• BRIEF:
Gather each line in the entries that includes the string "output".

(Circuit design text data)
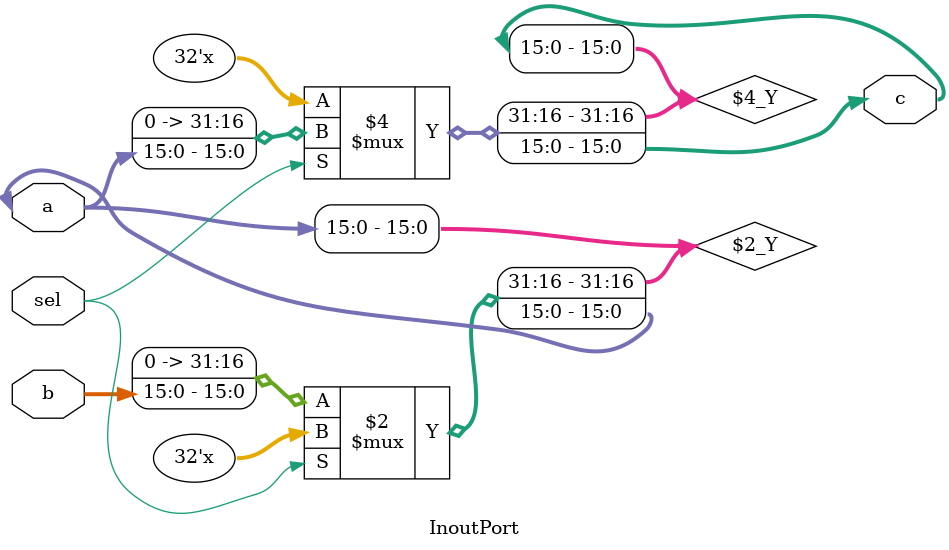
<source format=v>

module InoutPort( inout [15:0] a,
                  input [15:0] b,
                  input        sel,
                  output [15:0] c);
  assign a = sel ? 'bz : b;
  assign c = sel ? a : 'bz;
endmodule
    
</source>
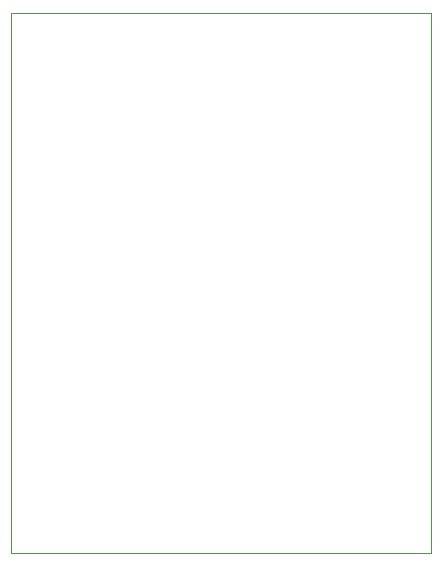
<source format=gbr>
%TF.GenerationSoftware,KiCad,Pcbnew,9.0.3*%
%TF.CreationDate,2025-08-23T20:31:56+05:30*%
%TF.ProjectId,Design1,44657369-676e-4312-9e6b-696361645f70,rev?*%
%TF.SameCoordinates,Original*%
%TF.FileFunction,Profile,NP*%
%FSLAX46Y46*%
G04 Gerber Fmt 4.6, Leading zero omitted, Abs format (unit mm)*
G04 Created by KiCad (PCBNEW 9.0.3) date 2025-08-23 20:31:56*
%MOMM*%
%LPD*%
G01*
G04 APERTURE LIST*
%TA.AperFunction,Profile*%
%ADD10C,0.050000*%
%TD*%
G04 APERTURE END LIST*
D10*
X127000000Y-55880000D02*
X162560000Y-55880000D01*
X162560000Y-101600000D01*
X127000000Y-101600000D01*
X127000000Y-55880000D01*
M02*

</source>
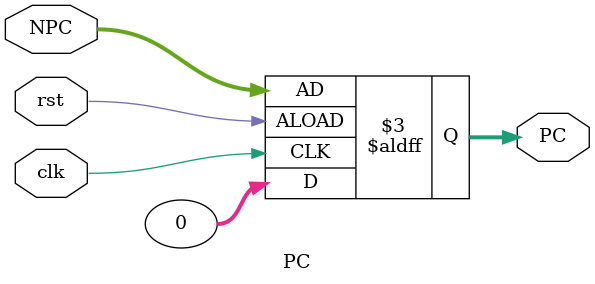
<source format=v>
module PC(clk,rst,PC,NPC);
    input clk;
    input rst;
    input [31:0] NPC; // Next Instruction Address
    output reg [31:0] PC; // current Instrcution Address

    always @(posedge clk or posedge rst) begin
        if (~rst) begin
            PC <= 32'h0000_0000;
        end
        else begin
            PC <= NPC;
            $write("PC: %h\n", NPC);
        end
    end
endmodule
</source>
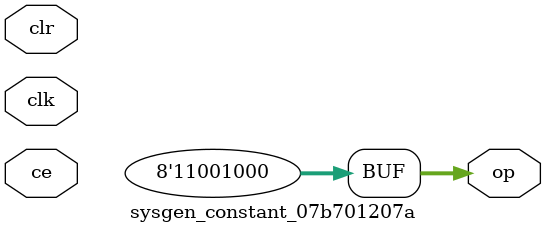
<source format=v>
module sysgen_constant_07b701207a (
  output [(8 - 1):0] op,
  input clk,
  input ce,
  input clr);
  assign op = 8'b11001000;
endmodule
</source>
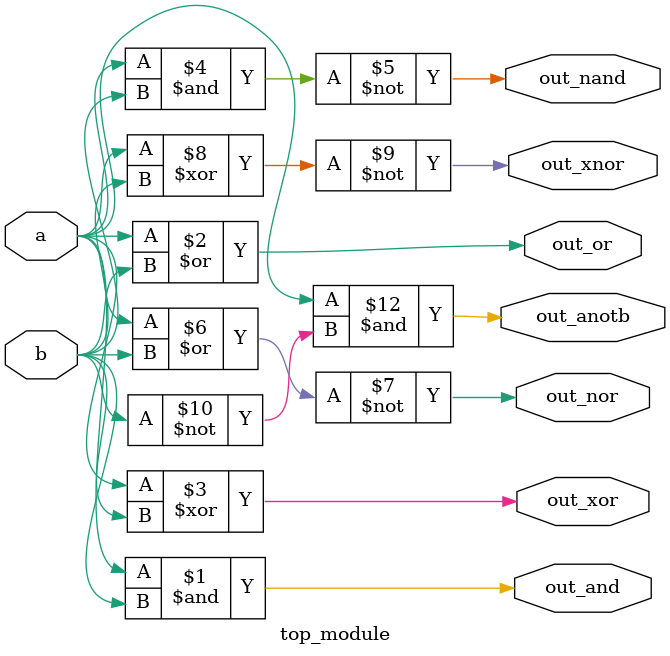
<source format=v>
module top_module( 
    input a, b,
    output out_and,
    output out_or,
    output out_xor,
    output out_nand,
    output out_nor,
    output out_xnor,
    output out_anotb
);
assign out_and= a & b;
assign out_or=a | b;
assign out_xor= a ^ b;
    assign out_nand= ~(a & b);
        assign out_nor= ~(a| b);
    assign out_xnor= ~(a ^ b);
    assign out_anotb= a &-(~ b);
endmodule

</source>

• RESPONSE AREA:
                  output [15:0] c);
    output reg [31:0] PC; // current Instrcution Address
  output [(8 - 1):0] op,
    output out_and,
    output out_or,
    output out_xor,
    output out_nand,
    output out_nor,
    output out_xnor,
    output out_anotb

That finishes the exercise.